*** Opening of SUPPLIED PASSAGE ***
Documentation
¶
Overview ¶
Package forwarder — egress.go implements the per-worker outbound message batcher. Each Process*/ForwardControl call enqueues outbound datagrams into an Egress; the worker calls Egress.Flush at the end of each receive batch, which dispatches one ipv6.PacketConn.WriteBatch (sendmmsg on Linux) per target. This amortises the egress syscall cost across the entire receive batch instead of paying it per packet per interface.
An Egress is owned by a single worker goroutine and is not safe for concurrent use.
Package forwarder implements the decode → forward pipeline for shard-proxy.
Hot path ¶
Forwarder.Process decodes the ingress frame (BRC-12, BRC-124, or BRC-128), derives the multicast group from the TxID, then for BRC-124/BRC-128 frames conditionally stamps HashKey and SeqNum in-place at raw[40:48] and raw[48:56]:
- If SeqNum (raw[48:56]) is already non-zero the sender pre-stamped the frame; the proxy forwards it verbatim without modification.
- If SeqNum is zero the proxy stamps: HashKey = XXH64(senderIPv6 ∥ groupIdx ∥ subtreeID) (stable per flow); SeqNum = per-(sender, group, subtree) monotonic counter starting at 1. Each subtree therefore owns an independent sequence so loss in one subtree cannot create false gaps in another.
Per-flow counters live in a striped map (chainStripes) so concurrent workers contend on independent shards rather than a single mutex. Once a flow entry exists, counter increment is lock-free via atomic.Uint64.
*** Close of SUPPLIED PASSAGE ***
**WHAT IS EXPECTED**:
Decide whether each statement agrees with the forwarder package documentation, answering yes or no and quoting the words of the documentation that decide it. 1. Several worker goroutines can safely share one Egress. 2. A frame whose SeqNum is already non-zero is forwarded without modification. 3. Once a flow entry exists, incrementing its counter requires taking a mutex.
*** Opening of DATA EXCERPT ***
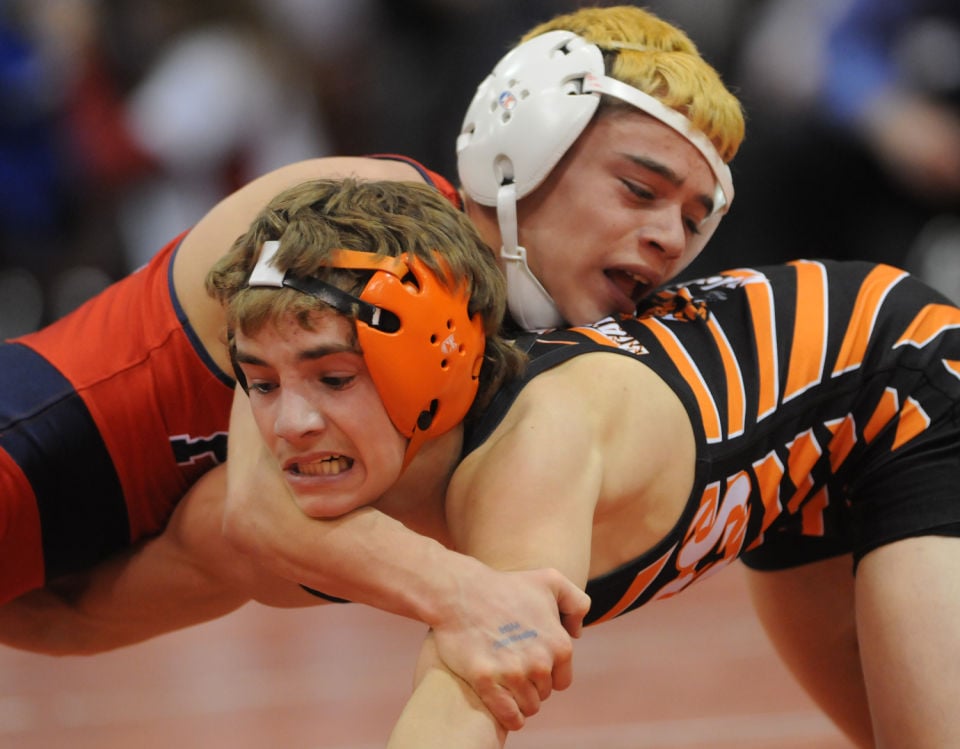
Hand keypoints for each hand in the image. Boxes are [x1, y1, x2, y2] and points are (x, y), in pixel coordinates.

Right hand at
*** Close of DATA EXCERPT ***
**PROBLEM SOLUTION**:
1. No: "An Egress is owned by a single worker goroutine and is not safe for concurrent use."
2. Yes: "the proxy forwards it verbatim without modification."
3. No: "Once a flow entry exists, counter increment is lock-free via atomic.Uint64."